First things first: Taiwanese bubble tea is traditionally made with freshly brewed Assam black tea and sugar syrup (not powder sugar), with black tapioca pearls (not white) and powdered milk (not liquid). It’s shaken in a martini shaker, not stirred in a glass, to produce a foam head reminiscent of a properly poured glass of ale or stout.
The hands-on classes are held in the tea house inside the National Museum of Fine Arts, which houses an excellent collection of Western and Chinese art. The tea house also offers traditional classes for brewing and serving green and black hot teas.

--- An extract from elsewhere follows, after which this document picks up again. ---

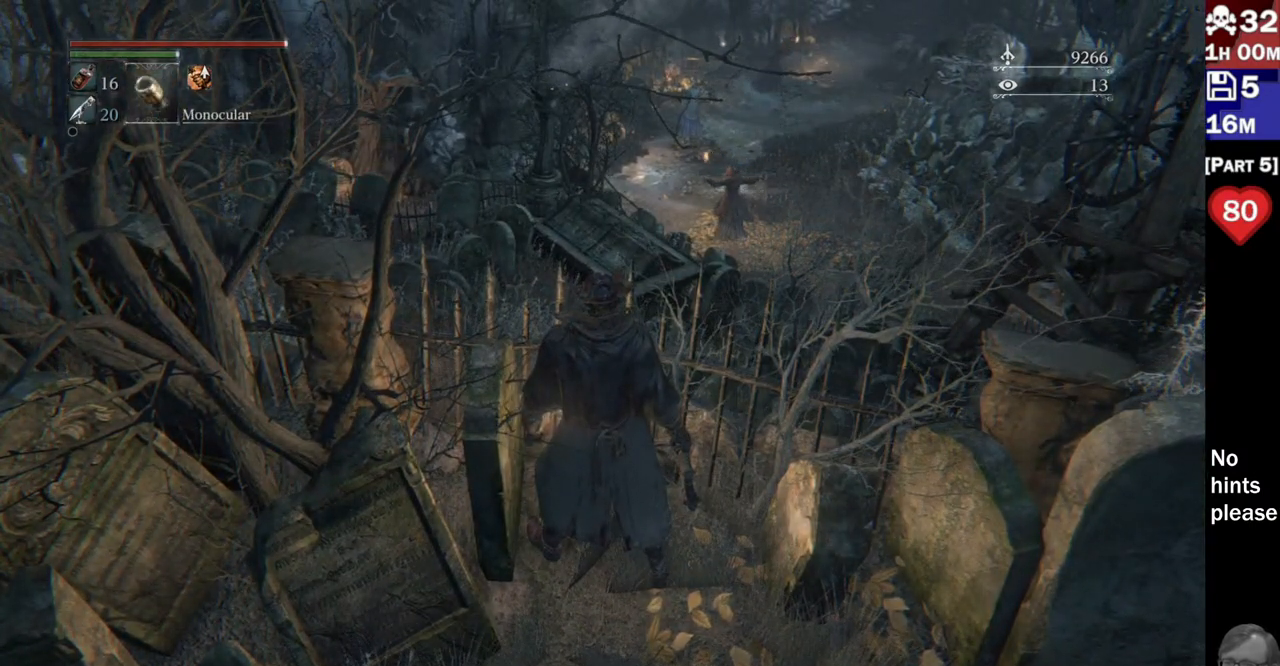
{"buttons": [], "left_stick": "center", "right_stick": "center"}
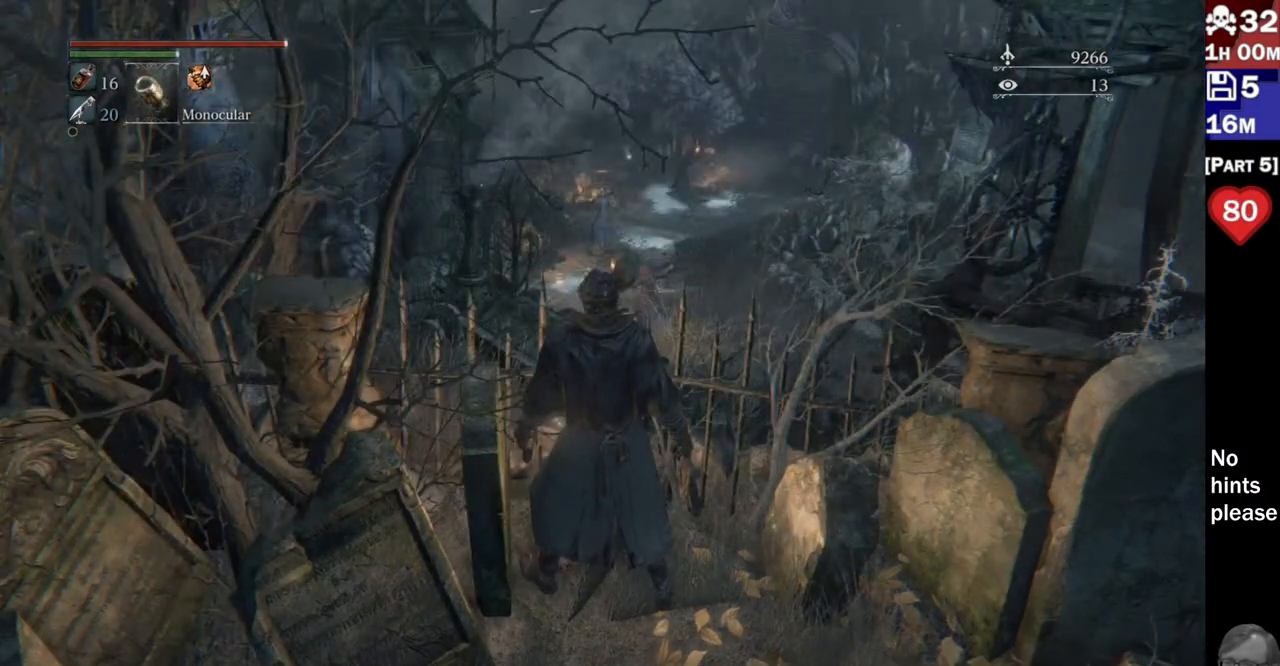
{"buttons": [], "left_stick": "center", "right_stick": "center", "button_events": []}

Angela Liu manages the classes and has an impressive bubble tea pedigree of her own: she’s the daughter of Liu Han-Chieh, the man generally regarded as the food’s creator, whose family operates more than 30 Chun Shui Tang Culture Tea House locations in the country. They have plans to expand the stores internationally in Asia and to open a bubble tea museum in Taichung.
If you don’t quite have the time for an entire class, grabbing an order of the ever-popular drink is easy. Popular chains in Taipei, Taichung, and other cities in the country include ComeBuy, which also has several locations in the U.S.; 50 Lan (50嵐), one of the few locations that offer mini-boba these days; and 85°C (85度C), a popular cafe. You can also find bubble tea at independent stores, night markets, and cafes everywhere. Wherever you go, a cup will run you as little as 35NT ($1.15).
Before you step up to order, be prepared. Patrons are offered the opportunity at many stores to customize the amount of sugar and ice that goes into their drinks — you can confirm you want the usual recipe, or ask for a little, half, or no sugar or ice. If you’ve already tried the traditional drink, the alternatives are nearly endless. You can spring for green tea, have your tea flavored with passionfruit or skip the milk. Beyond tapioca pearls, toppings include grass jelly, pudding, nata de coco, and (sweet) red or green beans. There are even caffeine-free options, like wintermelon tea.
As for Taichung, there’s a lot to see beyond bubble tea. It’s Taiwan’s third largest and oldest city and is perhaps most famous for its Confucius Temple. Many of his sayings are engraved in gold leaf or carved into the wooden doorways. The temple garden is a popular spot for meditating — and you might need to, for mental strength, before negotiating the crowded and boisterous Fengjia Night Market, or to reflect after visiting the 921 Earthquake Museum, with artifacts and history of the 7.3 Richter scale tremor that rocked the island nation in 1999.